There is a reason that this book is on the recommend reading list of the ALT.NET Wiki. For some reason, I had this book lying around on my desk for almost a year before I started reading it. Since I finished reading it last week, I wished that I had read this book years ago.
The first question is: what is legacy code? Well, there are a lot of definitions going around, but legacy code is simply code without unit tests. We are talking about 99% of all the code bases on the planet. Should you read this book? Hell, yeah! The book teaches you a lot of dependency breaking techniques that you can use right away. The majority of the book describes these dependency breaking techniques and applies them to different scenarios with real-world code sample code mainly in Java and C++. Don't be scared! The most of it will also be applicable to your favorite .NET language as well. The last chapter (about 100 pages) is a nice reference to all the dependency breaking techniques.

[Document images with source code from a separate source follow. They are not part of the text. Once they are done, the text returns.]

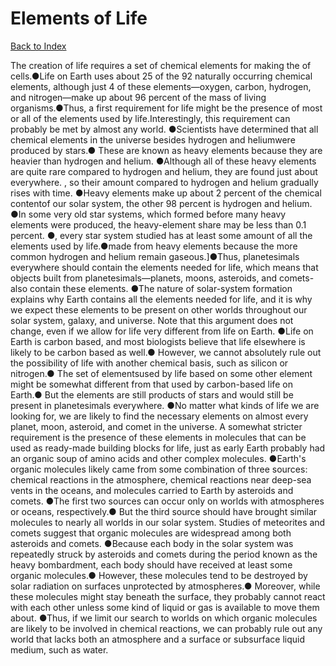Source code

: # Elements of Life
[Back to Index](https://github.com/windows10010/tpoExtractor/blob/master/README.md)

The creation of life requires a set of chemical elements for making the of cells.●Life on Earth uses about 25 of the 92 naturally occurring chemical elements, although just 4 of these elements—oxygen, carbon, hydrogen, and nitrogen—make up about 96 percent of the mass of living organisms.●Thus, a first requirement for life might be the presence of most or all of the elements used by life.Interestingly, this requirement can probably be met by almost any world. ●Scientists have determined that all chemical elements in the universe besides hydrogen and heliumwere produced by stars.● These are known as heavy elements because they are heavier than hydrogen and helium. ●Although all of these heavy elements are quite rare compared to hydrogen and helium, they are found just about everywhere.    , so their amount compared to hydrogen and helium gradually rises with time. ●Heavy elements make up about 2 percent of the chemical contentof our solar system, the other 98 percent is hydrogen and helium. ●In some very old star systems, which formed before many heavy elements were produced, the heavy-element share may be less than 0.1 percent. ●, every star system studied has at least some amount of all the elements used by life.●made from heavy elements because the more common hydrogen and helium remain gaseous.]●Thus, planetesimals everywhere should contain the elements needed for life, which means that objects built from planetesimals—planets, moons, asteroids, and comets-also contain these elements. ●The nature of solar-system formation explains why Earth contains all the elements needed for life, and it is why we expect these elements to be present on other worlds throughout our solar system, galaxy, and universe.    Note that this argument does not change, even if we allow for life very different from life on Earth. ●Life on Earth is carbon based, and most biologists believe that life elsewhere is likely to be carbon based as well.● However, we cannot absolutely rule out the possibility of life with another chemical basis, such as silicon or nitrogen.● The set of elementsused by life based on some other element might be somewhat different from that used by carbon-based life on Earth.● But the elements are still products of stars and would still be present in planetesimals everywhere. ●No matter what kinds of life we are looking for, we are likely to find the necessary elements on almost every planet, moon, asteroid, and comet in the universe.    A somewhat stricter requirement is the presence of these elements in molecules that can be used as ready-made building blocks for life, just as early Earth probably had an organic soup of amino acids and other complex molecules. ●Earth's organic molecules likely came from some combination of three sources: chemical reactions in the atmosphere, chemical reactions near deep-sea vents in the oceans, and molecules carried to Earth by asteroids and comets. ●The first two sources can occur only on worlds with atmospheres or oceans, respectively.● But the third source should have brought similar molecules to nearly all worlds in our solar system.    Studies of meteorites and comets suggest that organic molecules are widespread among both asteroids and comets. ●Because each body in the solar system was repeatedly struck by asteroids and comets during the period known as the heavy bombardment, each body should have received at least some organic molecules.● However, these molecules tend to be destroyed by solar radiation on surfaces unprotected by atmospheres.● Moreover, while these molecules might stay beneath the surface, they probably cannot react with each other unless some kind of liquid or gas is available to move them about. ●Thus, if we limit our search to worlds on which organic molecules are likely to be involved in chemical reactions, we can probably rule out any world that lacks both an atmosphere and a surface or subsurface liquid medium, such as water.    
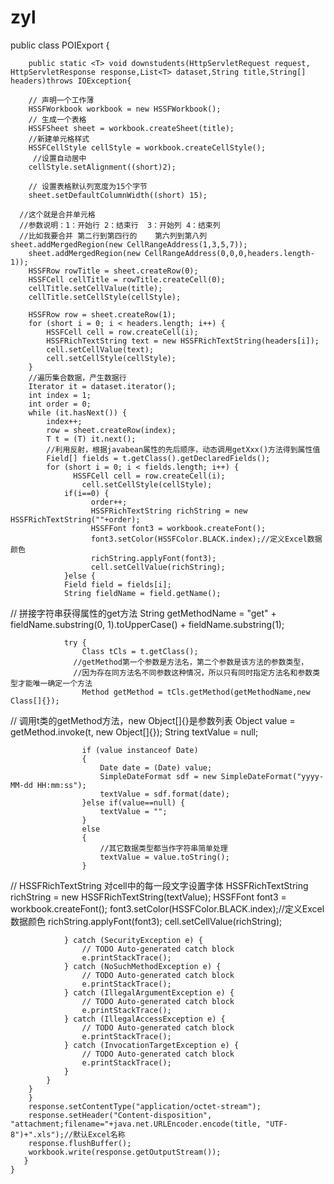 # zyl
public class POIExport <T> {
	
		public static <T> void downstudents(HttpServletRequest request, HttpServletResponse response,List<T> dataset,String title,String[] headers)throws IOException{
	 	
	    // 声明一个工作薄
	    HSSFWorkbook workbook = new HSSFWorkbook();
	    // 生成一个表格
	    HSSFSheet sheet = workbook.createSheet(title);
	    //新建单元格样式    
	    HSSFCellStyle cellStyle = workbook.createCellStyle();
	     //设置自动居中
	    cellStyle.setAlignment((short)2);
	    
	    // 设置表格默认列宽度为15个字节
	    sheet.setDefaultColumnWidth((short) 15);
	    
	  //这个就是合并单元格
	  //参数说明：1：开始行 2：结束行  3：开始列 4：结束列
	  //比如我要合并 第二行到第四行的    第六列到第八列     sheet.addMergedRegion(new CellRangeAddress(1,3,5,7));
	    sheet.addMergedRegion(new CellRangeAddress(0,0,0,headers.length-1));
	    HSSFRow rowTitle = sheet.createRow(0);
	    HSSFCell cellTitle = rowTitle.createCell(0);
	    cellTitle.setCellValue(title);
	    cellTitle.setCellStyle(cellStyle);
	    
	    HSSFRow row = sheet.createRow(1);
	    for (short i = 0; i < headers.length; i++) {
	        HSSFCell cell = row.createCell(i);
	        HSSFRichTextString text = new HSSFRichTextString(headers[i]);
	        cell.setCellValue(text);
	        cell.setCellStyle(cellStyle);
	    }
	    //遍历集合数据，产生数据行
	    Iterator it = dataset.iterator();
	    int index = 1;
	    int order = 0;
	    while (it.hasNext()) {
	        index++;
	        row = sheet.createRow(index);
	        T t = (T) it.next();
	        //利用反射，根据javabean属性的先后顺序，动态调用getXxx()方法得到属性值
	        Field[] fields = t.getClass().getDeclaredFields();
	        for (short i = 0; i < fields.length; i++) {
	        	  HSSFCell cell = row.createCell(i);
		            cell.setCellStyle(cellStyle);
	        	if(i==0) {
	        		  order++;
	        		  HSSFRichTextString richString = new HSSFRichTextString(""+order);
	                  HSSFFont font3 = workbook.createFont();
	                  font3.setColor(HSSFColor.BLACK.index);//定义Excel数据颜色
	                  richString.applyFont(font3);
	                  cell.setCellValue(richString);
	        	}else {
	            Field field = fields[i];
	            String fieldName = field.getName();
//	            拼接字符串获得属性的get方法
	            String getMethodName = "get"
	                    + fieldName.substring(0, 1).toUpperCase()
	                    + fieldName.substring(1);
	    
	            try {
	                Class tCls = t.getClass();
	              //getMethod第一个参数是方法名，第二个参数是该方法的参数类型，
	              //因为存在同方法名不同参数这种情况，所以只有同时指定方法名和参数类型才能唯一确定一个方法
	                Method getMethod = tCls.getMethod(getMethodName,new Class[]{});
//	                调用t类的getMethod方法，new Object[]{}是参数列表
	                Object value = getMethod.invoke(t, new Object[]{});
	                String textValue = null;

	                if (value instanceof Date)
	                {
	                    Date date = (Date) value;
	                    SimpleDateFormat sdf = new SimpleDateFormat("yyyy-MM-dd HH:mm:ss");
	                    textValue = sdf.format(date);
	                }else if(value==null) {
	                	textValue = "";
	                }
	                else
	                {
	                    //其它数据类型都当作字符串简单处理
	                    textValue = value.toString();
	                }       
//	                HSSFRichTextString 对cell中的每一段文字设置字体
	                        HSSFRichTextString richString = new HSSFRichTextString(textValue);
	                        HSSFFont font3 = workbook.createFont();
	                        font3.setColor(HSSFColor.BLACK.index);//定义Excel数据颜色
	                        richString.applyFont(font3);
	                        cell.setCellValue(richString);
	                 
	            } catch (SecurityException e) {
	                // TODO Auto-generated catch block
	                e.printStackTrace();
	            } catch (NoSuchMethodException e) {
	                // TODO Auto-generated catch block
	                e.printStackTrace();
	            } catch (IllegalArgumentException e) {
	                // TODO Auto-generated catch block
	                e.printStackTrace();
	            } catch (IllegalAccessException e) {
	                // TODO Auto-generated catch block
	                e.printStackTrace();
	            } catch (InvocationTargetException e) {
	                // TODO Auto-generated catch block
	                e.printStackTrace();
	            }
	        }
	    }
	    }
	    response.setContentType("application/octet-stream");
	    response.setHeader("Content-disposition", "attachment;filename="+java.net.URLEncoder.encode(title, "UTF-8")+".xls");//默认Excel名称
	    response.flushBuffer();
	    workbook.write(response.getOutputStream());
	   }
	}
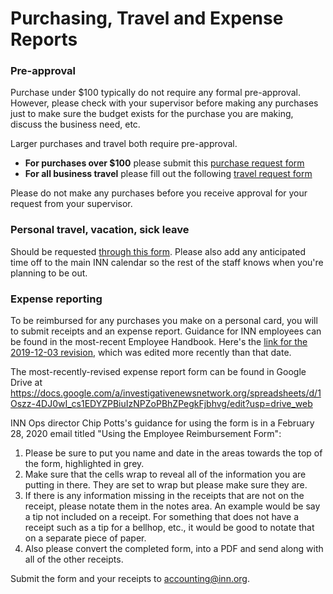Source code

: # Purchasing, Travel and Expense Reports

### Pre-approval

Purchase under $100 typically do not require any formal pre-approval. However, please check with your supervisor before making any purchases just to make sure the budget exists for the purchase you are making, discuss the business need, etc.

Larger purchases and travel both require pre-approval.

- **For purchases over $100** please submit this [purchase request form](https://docs.google.com/a/investigativenewsnetwork.org/forms/d/1qb9SlCjZM9KX2cDu_GNYs03sOH-w4ypZ2FChLo8wjvE/viewform)
- **For all business travel** please fill out the following [travel request form](https://docs.google.com/a/investigativenewsnetwork.org/forms/d/148i4Tf7koQE5kYEO0yMW1mWyvyp408F8bfnwLraQHqs/viewform)

Please do not make any purchases before you receive approval for your request from your supervisor.

### Personal travel, vacation, sick leave

Should be requested [through this form](https://form.jotform.com/83325123620951). Please also add any anticipated time off to the main INN calendar so the rest of the staff knows when you're planning to be out.

### Expense reporting

To be reimbursed for any purchases you make on a personal card, you will to submit receipts and an expense report. Guidance for INN employees can be found in the most-recent Employee Handbook. Here's the [link for the 2019-12-03 revision](https://docs.google.com/document/d/1ZP3s5IP41vMSZOTGZwnJ4Ui3q8uZpGQHwk9Y0Aql9B8/edit), which was edited more recently than that date.

The most-recently-revised expense report form can be found in Google Drive at https://docs.google.com/a/investigativenewsnetwork.org/spreadsheets/d/1Oszz-4DJ0wI_cs1EDYZPBiuIzNPZoPBhZPegkFjbhvg/edit?usp=drive_web

INN Ops director Chip Potts's guidance for using the form is in a February 28, 2020 email titled "Using the Employee Reimbursement Form":

1. Please be sure to put you name and date in the areas towards the top of the form, highlighted in grey.
2. Make sure that the cells wrap to reveal all of the information you are putting in there. They are set to wrap but please make sure they are.
3. If there is any information missing in the receipts that are not on the receipt, please notate them in the notes area. An example would be say a tip not included on a receipt. For something that does not have a receipt such as a tip for a bellhop, etc., it would be good to notate that on a separate piece of paper.
4. Also please convert the completed form, into a PDF and send along with all of the other receipts.

Submit the form and your receipts to accounting@inn.org.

I've seen my share of crappy legacy code over the past couple of years (some of which I wrote myself). Breaking down dependencies and get this code under test before adding new features is something you can start doing today. No more excuses of writing new code without unit tests. Pick up a copy of this book at your local dealer and read it from cover to cover. You will thank me later.
To wrap up this post, I want to share two quotes from the book that struck a nerve:
At this point in my career, I think I'm a much better programmer than I used to be, even though I know less about the details of each language I work in. Judgement is a key programming skill, and we can get into trouble when we try to act like super-smart programmers.
Programming is the art of doing one thing at a time.